EXTRACTED MATERIAL:
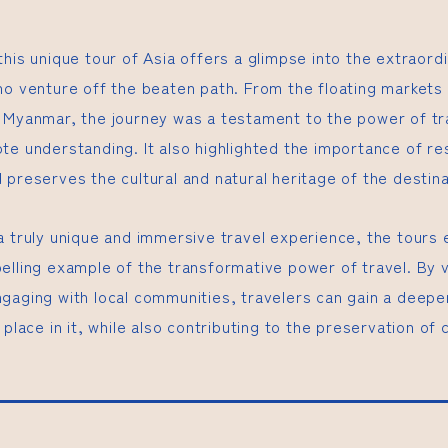
this unique tour of Asia offers a glimpse into the extraor
ho venture off the beaten path. From the floating markets
 Myanmar, the journey was a testament to the power of tr
te understanding. It also highlighted the importance of re
preserves the cultural and natural heritage of the destina
a truly unique and immersive travel experience, the tours 
elling example of the transformative power of travel. By v
gaging with local communities, travelers can gain a deepe
 place in it, while also contributing to the preservation of c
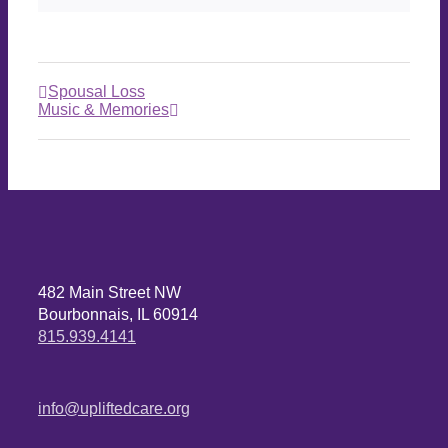
Spousal Loss
Music & Memories
482 Main Street NW
Bourbonnais, IL 60914
815.939.4141
info@upliftedcare.org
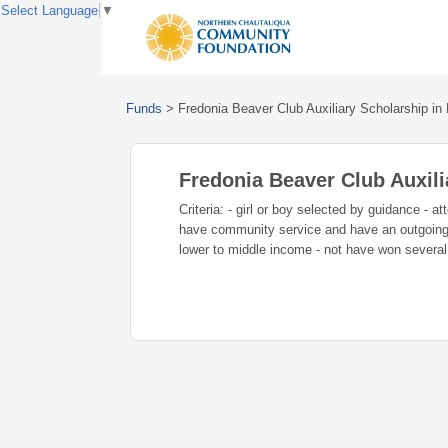
Select Language
▼
Funds
>
Fredonia Beaver Club Auxiliary Scholarship i
Fredonia Beaver Club Auxil
Criteria: - girl or boy selected by guidance - 
have community service and have an outgoing p
lower to middle income - not have won several f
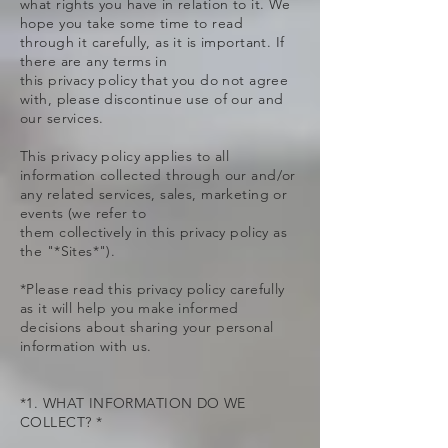
what rights you have in relation to it. We
hope you take some time to read
through it carefully, as it is important. If
there are any terms in
this privacy policy that you do not agree
with, please discontinue use of our and
our services.
This privacy policy applies to all
information collected through our and/or
any related services, sales, marketing or
events (we refer to
them collectively in this privacy policy as
the "*Sites*").
*Please read this privacy policy carefully
as it will help you make informed
decisions about sharing your personal
information with us.
*1. WHAT INFORMATION DO WE
COLLECT? *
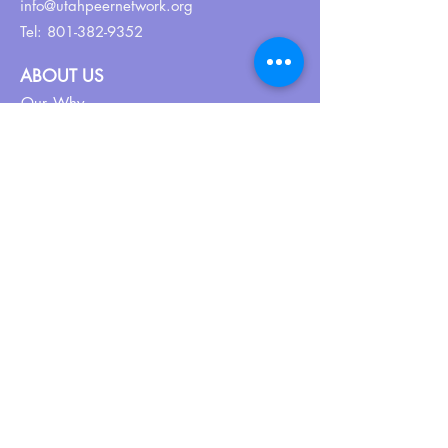
info@utahpeernetwork.org
Tel:
801-382-9352
ABOUT US
Our Why
About UPN
PEER CERTIFICATION
Certification
CPSS Jobs
Join UPN
CEU Calendar
Resources
FIND US ON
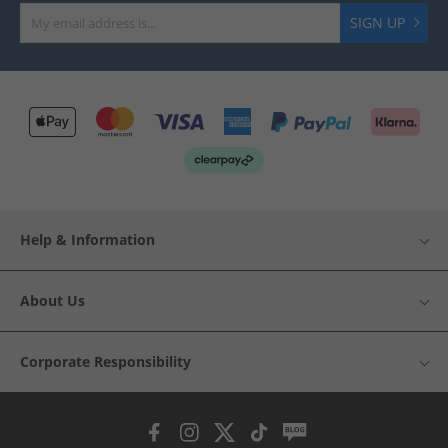
SIGN UP
Help & Information
About Us
Corporate Responsibility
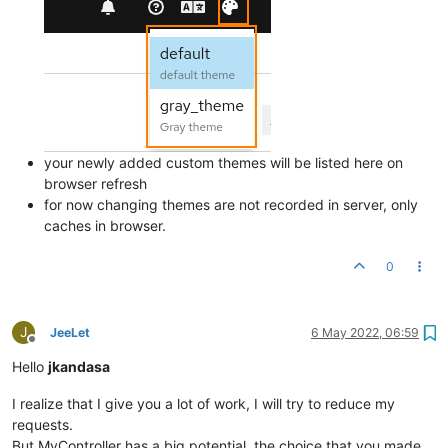
'--mc-widget-utilization-value-color'
: 
var
(--pf-
global
--pa
your newly added custom themes will be listed here on
browser refresh
for now changing themes are not recorded in server, only
caches in browser.
0
J
JeeLet
6 May 2022, 06:59
Offline
Hello
jkandasa
I realize that I give you a lot of work, I will try to reduce my
requests.
But MyController has a big potential, the choice that you made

ASSIGNMENT: Change every "privacy policy" in the records above to "data policy" and give the text again with nothing else altered. Leave the pictures out.

RESULT:
this unique tour of Asia offers a glimpse into the extraor
ho venture off the beaten path. From the floating markets
 Myanmar, the journey was a testament to the power of tr
te understanding. It also highlighted the importance of re
preserves the cultural and natural heritage of the destina
a truly unique and immersive travel experience, the tours 
elling example of the transformative power of travel. By v
gaging with local communities, travelers can gain a deepe
 place in it, while also contributing to the preservation of c
Spousal Loss
Music & Memories
482 Main Street NW
Bourbonnais, IL 60914
815.939.4141
info@upliftedcare.org
Select Language
▼
Funds
>
Fredonia Beaver Club Auxiliary Scholarship i
Fredonia Beaver Club Auxil
Criteria: - girl or boy selected by guidance - 
have community service and have an outgoing p
lower to middle income - not have won several f
what rights you have in relation to it. We
hope you take some time to read
through it carefully, as it is important. If
there are any terms in
this data policy that you do not agree
with, please discontinue use of our and
our services.
This data policy applies to all
information collected through our and/or
any related services, sales, marketing or
events (we refer to
them collectively in this data policy as
the "*Sites*").
*Please read this data policy carefully
as it will help you make informed
decisions about sharing your personal
information with us.
*1. WHAT INFORMATION DO WE
COLLECT? *
info@utahpeernetwork.org
Tel:
801-382-9352
ABOUT US
Our Why
About UPN
PEER CERTIFICATION
Certification
CPSS Jobs
Join UPN
CEU Calendar
Resources
FIND US ON
SIGN UP
Help & Information
About Us
Corporate Responsibility
'--mc-widget-utilization-value-color'
: 
var
(--pf-
global
--pa
your newly added custom themes will be listed here on
browser refresh
for now changing themes are not recorded in server, only
caches in browser.
0
J
JeeLet
6 May 2022, 06:59
Offline
Hello
jkandasa
I realize that I give you a lot of work, I will try to reduce my
requests.
But MyController has a big potential, the choice that you made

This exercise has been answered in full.